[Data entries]
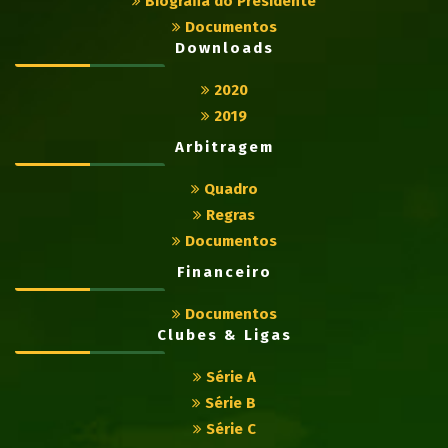
Biografia do Presidente
Documentos
Downloads
2020
2019
Arbitragem
Quadro
Regras
Documentos
Financeiro
Documentos
Clubes & Ligas
Série A
Série B
Série C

> **DIRECTIONS FOR THIS TASK**
Once the images are removed, print the remaining data exactly as it appears above.

> **ANSWER TO THE EXERCISE**
Biografia do Presidente
Documentos
Downloads
2020
2019
Arbitragem
Quadro
Regras
Documentos
Financeiro
Documentos
Clubes & Ligas
Série A
Série B
Série C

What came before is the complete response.